◆ **To-do item a**
Convert the entries, from their first line through the line containing "Förderverein Freies Radio StHörfunk", inclusive, into a JSON list of strings with one string per line, leaving out blank lines.

Images in Sebree, where Mud and Glamour N Guts, Janice, Catherine, Jim, and Andre stayed:

marking our hometowns on the cyclist wall map!

Can you spot my pin?

One great hostel.  The way the churches have embraced the cyclists is pretty amazing

Sebree: great old drug store

Sebree: the bank!  Apparently Jesse James tried to rob it!

Sebree: Oldest running barber shop in the state of Kentucky!

I was no familiar with the concept of Dairy Bars..but they are all over down here.. 

VEGETABLES!!!!!!!!  (can you guess they're kind of hard to find?)

Tuesday, May 26, 2015

Days 18-20: Beam me up Scotty...



Day 18: Berea, KY to Harrodsburg, KY (49.6 miles)
Day 19: Harrodsburg, KY to Bardstown, KY (47.2 miles)
Day 20: Bardstown, KY to Sonora, KY (55.9 miles)


EAR WORMS: 
Vince Gill: Whenever You Come Around
Patty Loveless:  Nothing But The Wheel
Amy Grant: Hats (.....probably the best/worst song ever....also apparently I had a country day)
Kate Wolf: Carolina Pines (really this should have been put on the list way earlier in the ride.  Pops into my head whenever I see an old abandoned house)
Nina Simone: Feeling Good

Day 20: big time headwinds today...racing to beat the storm encircling us


And so we left the mountains..... and in doing so, I find that I have been thrown by a loop, or several loops - a geographic loop, a cultural loop, an oh-yeah-there-are-things-called-headwinds loop... So much that a lot of the last three days of riding kind of blur together because I've spent a so much of it being thrown off by this change as well as working on physically recovering from the push I did at the end of the Appalachians.

But you wouldn't believe the change that happened just like that.  Did I just land on mars?  That's how different it is.  DOGS DO NOT CARE ABOUT US, OR IF THEY DO, I SAY 'GO HOME' AND THEY DO!  WHAT?!?  I had forgotten that is a possibility.  Don't get me wrong, the mountains were incredible.  I think about the magic I experienced up in Troutdale or in Hindman.  Some of the best days on this trip so far.   But I also think about some of those really intense hollers and unnamed communities, the way I felt claustrophobic in the mountains - the way you can never see out and how that must affect the mentality of people there....

These past three days I have been riding with a guy a around my age, Ed from Connecticut.  He found himself more or less living the life he didn't want to lead, working everyday from morning till dawn, until he had basically lost himself.  So he sold his business and decided to ride his bike across the country.  I think about all our stories, each of us out here riding this ride.  Dana and McKaylie (father daughter power duo on the tandem "Mud and Glamour n' guts") and how the trip started as a a joke between them and now here they are, doing a trip bonding family trip of a lifetime.  Or Mark, while he never explicitly said so, just needing to do this.  Watching the way he is so determined to get through the mountains.  His tenacity.  We all have different stories about why we are out here, but we are all bonded together by this common experience.  There's not many in the overall population who are riding this ride, but there's something that made what, maybe a thousand or so people this summer, get on their bikes and cross America.

◆ **To-do item b**
In the cycling blog post, how many miles was the ride from Harrodsburg to Bardstown?

◆ **Exercise inputs**
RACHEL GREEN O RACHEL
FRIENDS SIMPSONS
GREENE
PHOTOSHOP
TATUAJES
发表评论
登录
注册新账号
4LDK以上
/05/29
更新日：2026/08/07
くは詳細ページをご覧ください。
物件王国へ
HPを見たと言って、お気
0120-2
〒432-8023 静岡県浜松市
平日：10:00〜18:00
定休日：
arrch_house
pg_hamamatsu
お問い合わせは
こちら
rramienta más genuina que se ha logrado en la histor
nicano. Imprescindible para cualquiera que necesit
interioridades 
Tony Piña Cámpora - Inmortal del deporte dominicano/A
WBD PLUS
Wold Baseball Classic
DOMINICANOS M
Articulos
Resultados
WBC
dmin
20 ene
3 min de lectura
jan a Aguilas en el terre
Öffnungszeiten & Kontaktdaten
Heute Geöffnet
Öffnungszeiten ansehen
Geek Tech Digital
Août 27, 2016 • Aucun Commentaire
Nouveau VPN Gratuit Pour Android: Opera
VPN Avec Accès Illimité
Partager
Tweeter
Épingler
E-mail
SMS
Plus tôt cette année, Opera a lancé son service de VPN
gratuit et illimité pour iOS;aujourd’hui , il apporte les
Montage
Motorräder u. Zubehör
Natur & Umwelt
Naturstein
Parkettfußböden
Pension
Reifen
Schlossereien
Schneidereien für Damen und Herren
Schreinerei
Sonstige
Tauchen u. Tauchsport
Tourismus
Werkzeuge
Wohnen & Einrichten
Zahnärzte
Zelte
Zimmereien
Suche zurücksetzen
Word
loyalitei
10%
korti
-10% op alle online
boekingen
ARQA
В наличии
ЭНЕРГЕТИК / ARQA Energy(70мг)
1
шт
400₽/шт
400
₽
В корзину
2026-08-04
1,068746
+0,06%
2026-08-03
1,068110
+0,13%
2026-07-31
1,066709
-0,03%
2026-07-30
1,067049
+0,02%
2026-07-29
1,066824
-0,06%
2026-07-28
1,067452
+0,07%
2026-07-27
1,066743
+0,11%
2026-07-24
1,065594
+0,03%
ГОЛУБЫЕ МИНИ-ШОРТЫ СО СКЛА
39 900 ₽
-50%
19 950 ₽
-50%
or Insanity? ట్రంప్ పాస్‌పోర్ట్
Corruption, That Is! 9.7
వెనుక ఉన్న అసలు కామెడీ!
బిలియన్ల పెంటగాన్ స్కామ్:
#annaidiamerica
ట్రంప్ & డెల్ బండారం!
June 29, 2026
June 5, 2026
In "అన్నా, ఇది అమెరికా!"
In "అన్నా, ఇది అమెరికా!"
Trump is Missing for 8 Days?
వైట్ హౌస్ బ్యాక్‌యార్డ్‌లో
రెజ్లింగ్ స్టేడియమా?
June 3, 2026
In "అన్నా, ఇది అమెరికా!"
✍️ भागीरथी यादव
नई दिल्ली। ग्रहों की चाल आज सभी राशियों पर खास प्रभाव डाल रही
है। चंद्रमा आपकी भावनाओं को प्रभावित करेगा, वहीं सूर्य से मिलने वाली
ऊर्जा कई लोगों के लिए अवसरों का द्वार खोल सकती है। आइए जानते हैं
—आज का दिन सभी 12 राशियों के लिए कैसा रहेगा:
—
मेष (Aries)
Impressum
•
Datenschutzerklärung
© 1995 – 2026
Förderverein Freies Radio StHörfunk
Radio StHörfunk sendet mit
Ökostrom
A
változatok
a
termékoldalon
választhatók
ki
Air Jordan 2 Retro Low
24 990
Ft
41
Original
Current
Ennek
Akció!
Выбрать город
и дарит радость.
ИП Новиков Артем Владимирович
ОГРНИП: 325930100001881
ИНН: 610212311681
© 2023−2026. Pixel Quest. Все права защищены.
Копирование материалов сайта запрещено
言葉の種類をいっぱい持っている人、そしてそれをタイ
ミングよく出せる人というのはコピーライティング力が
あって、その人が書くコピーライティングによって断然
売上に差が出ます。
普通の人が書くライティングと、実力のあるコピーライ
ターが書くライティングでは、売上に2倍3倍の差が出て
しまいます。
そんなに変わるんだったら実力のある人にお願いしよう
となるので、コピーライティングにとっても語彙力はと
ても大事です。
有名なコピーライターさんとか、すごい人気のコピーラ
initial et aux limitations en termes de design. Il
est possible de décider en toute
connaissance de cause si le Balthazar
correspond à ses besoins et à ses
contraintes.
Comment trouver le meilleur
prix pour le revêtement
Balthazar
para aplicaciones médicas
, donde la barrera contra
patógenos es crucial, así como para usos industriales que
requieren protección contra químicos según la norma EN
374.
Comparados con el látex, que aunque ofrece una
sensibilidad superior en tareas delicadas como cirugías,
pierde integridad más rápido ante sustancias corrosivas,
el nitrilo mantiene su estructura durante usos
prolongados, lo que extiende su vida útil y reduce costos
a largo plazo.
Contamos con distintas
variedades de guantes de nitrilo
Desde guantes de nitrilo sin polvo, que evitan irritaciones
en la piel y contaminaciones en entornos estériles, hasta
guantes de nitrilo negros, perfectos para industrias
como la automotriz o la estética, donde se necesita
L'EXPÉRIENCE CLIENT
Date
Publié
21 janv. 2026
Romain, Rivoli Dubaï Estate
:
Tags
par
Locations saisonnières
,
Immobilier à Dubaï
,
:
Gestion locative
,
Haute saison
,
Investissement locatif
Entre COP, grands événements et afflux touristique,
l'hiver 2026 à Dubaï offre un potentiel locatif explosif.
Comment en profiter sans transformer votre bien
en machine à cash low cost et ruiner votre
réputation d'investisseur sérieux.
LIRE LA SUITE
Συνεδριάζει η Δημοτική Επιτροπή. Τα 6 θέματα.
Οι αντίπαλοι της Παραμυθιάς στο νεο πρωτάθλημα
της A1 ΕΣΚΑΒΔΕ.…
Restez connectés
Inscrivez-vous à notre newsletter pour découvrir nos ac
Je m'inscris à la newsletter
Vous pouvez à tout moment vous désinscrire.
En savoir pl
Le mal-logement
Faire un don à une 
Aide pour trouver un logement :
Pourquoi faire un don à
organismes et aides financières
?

◆ **Task output a**
[
  "RACHEL GREEN O RACHEL",
  "FRIENDS SIMPSONS",
  "GREENE",
  "PHOTOSHOP",
  "TATUAJES",
  "发表评论",
  "登录",
  "注册新账号",
  "4LDK以上",
  "/05/29",
  "更新日：2026/08/07",
  "くは詳細ページをご覧ください。",
  "物件王国へ",
  "HPを見たと言って、お気",
  "0120-2",
  "〒432-8023 静岡県浜松市",
  "平日：10:00〜18:00",
  "定休日：",
  "arrch_house",
  "pg_hamamatsu",
  "お問い合わせは",
  "こちら",
  "rramienta más genuina que se ha logrado en la histor",
  "nicano. Imprescindible para cualquiera que necesit",
  "interioridades ",
  "Tony Piña Cámpora - Inmortal del deporte dominicano/A",
  "WBD PLUS",
  "Wold Baseball Classic",
  "DOMINICANOS M",
  "Articulos",
  "Resultados",
  "WBC",
  "dmin",
  "20 ene",
  "3 min de lectura",
  "jan a Aguilas en el terre",
  "Öffnungszeiten & Kontaktdaten",
  "Heute Geöffnet",
  "Öffnungszeiten ansehen",
  "Geek Tech Digital",
  "Août 27, 2016 • Aucun Commentaire",
  "Nouveau VPN Gratuit Pour Android: Opera",
  "VPN Avec Accès Illimité",
  "Partager",
  "Tweeter",
  "Épingler",
  "E-mail",
  "SMS",
  "Plus tôt cette année, Opera a lancé son service de VPN",
  "gratuit et illimité pour iOS;aujourd’hui , il apporte les",
  "Montage",
  "Motorräder u. Zubehör",
  "Natur & Umwelt",
  "Naturstein",
  "Parkettfußböden",
  "Pension",
  "Reifen",
  "Schlossereien",
  "Schneidereien für Damen und Herren",
  "Schreinerei",
  "Sonstige",
  "Tauchen u. Tauchsport",
  "Tourismus",
  "Werkzeuge",
  "Wohnen & Einrichten",
  "Zahnärzte",
  "Zelte",
  "Zimmereien",
  "Suche zurücksetzen",
  "Word",
  "loyalitei",
  "10%",
  "korti",
  "-10% op alle online",
  "boekingen",
  "ARQA",
  "В наличии",
  "ЭНЕРГЕТИК / ARQA Energy(70мг)",
  "1",
  "шт",
  "400₽/шт",
  "400",
  "₽",
  "В корзину",
  "2026-08-04",
  "1,068746",
  "+0,06%",
  "2026-08-03",
  "1,068110",
  "+0,13%",
  "2026-07-31",
  "1,066709",
  "-0,03%",
  "2026-07-30",
  "1,067049",
  "+0,02%",
  "2026-07-29",
  "1,066824",
  "-0,06%",
  "2026-07-28",
  "1,067452",
  "+0,07%",
  "2026-07-27",
  "1,066743",
  "+0,11%",
  "2026-07-24",
  "1,065594",
  "+0,03%",
  "ГОЛУБЫЕ МИНИ-ШОРТЫ СО СКЛА",
  "39 900 ₽",
  "-50%",
  "19 950 ₽",
  "-50%",
  "or Insanity? ట్రంప్ పాస్‌పోర్ట్",
  "Corruption, That Is! 9.7",
  "వెనుక ఉన్న అసలు కామెడీ!",
  "బిలియన్ల పెంటగాన్ స్కామ్:",
  "#annaidiamerica",
  "ట్రంప్ & డెల్ బండారం!",
  "June 29, 2026",
  "June 5, 2026",
  "In \"అన్నా, ఇది అమెరికా!\"",
  "In \"అన్నా, ఇది అమెరికా!\"",
  "Trump is Missing for 8 Days?",
  "వైట్ హౌస్ బ్యాక్‌యార్డ్‌లో",
  "రెజ్లింగ్ స్టేడియమా?",
  "June 3, 2026",
  "In \"అన్నా, ఇది అమెరికా!\"",
  "✍️ भागीरथी यादव",
  "नई दिल्ली। ग्रहों की चाल आज सभी राशियों पर खास प्रभाव डाल रही",
  "है। चंद्रमा आपकी भावनाओं को प्रभावित करेगा, वहीं सूर्य से मिलने वाली",
  "ऊर्जा कई लोगों के लिए अवसरों का द्वार खोल सकती है। आइए जानते हैं",
  "—आज का दिन सभी 12 राशियों के लिए कैसा रहेगा:",
  "—",
  "मेष (Aries)",
  "Impressum",
  "•",
  "Datenschutzerklärung",
  "© 1995 – 2026",
  "Förderverein Freies Radio StHörfunk"
]

◆ **Task output b**
47.2 miles